And the novel moves along, slow and steady.

The New and Improved, Steampunk Wordcount-O-Meter stands at 22,000 words. I've made my peace with my pace.
Though not with my tendency to alliteration...
Charles posted on writers who destroyed themselves when they felt their best work was behind them. The examples he used were vivid: Hemingway, Howard and London, two suicides and one who drank himself to death.
Truth is, Charles barely skimmed the surface, but he did make his point. Writers struggle with the idea that they've 'lost it'.
Reading his post, it occured to me that I might have a useful perspective on this. You see, I've lost it a few times in life. Sometimes lost and found it again. Others, just, well... lost.
Comics: I haven't drawn a comic in some years now. My last original work was two parts of a trilogy that still sits unfinished. I never meant to stop, it just sort of worked out that way.

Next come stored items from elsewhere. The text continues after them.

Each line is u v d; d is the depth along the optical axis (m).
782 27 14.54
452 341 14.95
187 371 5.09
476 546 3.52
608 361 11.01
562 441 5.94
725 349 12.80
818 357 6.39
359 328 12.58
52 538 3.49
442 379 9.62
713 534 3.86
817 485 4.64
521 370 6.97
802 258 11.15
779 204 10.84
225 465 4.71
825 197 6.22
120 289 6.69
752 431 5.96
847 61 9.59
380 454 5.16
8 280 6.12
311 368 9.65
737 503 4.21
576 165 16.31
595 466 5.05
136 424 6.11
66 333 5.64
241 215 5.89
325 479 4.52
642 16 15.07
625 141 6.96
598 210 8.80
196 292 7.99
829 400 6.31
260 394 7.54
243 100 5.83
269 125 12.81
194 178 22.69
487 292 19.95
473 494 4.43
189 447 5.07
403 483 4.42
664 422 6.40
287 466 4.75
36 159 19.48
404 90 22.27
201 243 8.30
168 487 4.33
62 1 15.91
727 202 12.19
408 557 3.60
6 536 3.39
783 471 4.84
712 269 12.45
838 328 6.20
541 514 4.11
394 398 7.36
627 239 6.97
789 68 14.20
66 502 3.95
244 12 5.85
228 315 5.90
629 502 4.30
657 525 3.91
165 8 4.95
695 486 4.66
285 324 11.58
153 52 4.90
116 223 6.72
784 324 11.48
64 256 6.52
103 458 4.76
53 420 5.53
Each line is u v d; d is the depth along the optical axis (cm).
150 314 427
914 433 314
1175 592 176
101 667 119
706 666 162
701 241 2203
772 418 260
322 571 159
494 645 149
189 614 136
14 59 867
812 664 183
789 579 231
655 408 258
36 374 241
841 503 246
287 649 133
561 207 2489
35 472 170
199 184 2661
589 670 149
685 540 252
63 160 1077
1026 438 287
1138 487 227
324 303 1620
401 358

The stories that have come since then have been novels, or sometimes paintings, but no comics.
Painting: While I'm on the subject, I was a keen painter in my twenties (back when paint was a newfangled invention) but I somehow managed to go the best part of a decade without picking up a brush. Those rare occasions I did try to paint, the work simply wasn't up to scratch. I made up my mind that those particular guns had been hung up.
Then one day a couple-odd Christmases ago, paintings were requested as gifts. I dutifully strapped on my brushes and made a big old mess out of some canvases. The work lacked my old magic (whatever that was), but it was too late: I was once again in love.
I got back to painting. The magic wasn't there, but the love was back. Then Frank Frazetta's Painting With Fire gave me permission to paint like my new self, if that makes any sense. New magic came. Last year I did my best to date. This year, well... it remains to be seen.
Tattooing: I've also certainly had fallow periods in my tattooing. Times when the work I turned out was... uninspired. When I'd look at the next tattoo and think I just couldn't be bothered.
Couple of those times I took a sabbatical, lived off my savings, took in illustration work, whatever. The most recent one, I couldn't afford to quit. So I just kept on keeping on. One day, I found inspiration again, this time in the work of Guy Aitchison, Kat Von D and Nikko Hurtado. I remembered why I picked up the needles in the first place. My focus shifted. The magic returned.
Personally, I think plateaus are natural. Exercising and learning, the curve tends to be periods of sharp, upward development and long, flat stretches where what really counts is the will to continue. No reason to think that things should be any different for creative skills.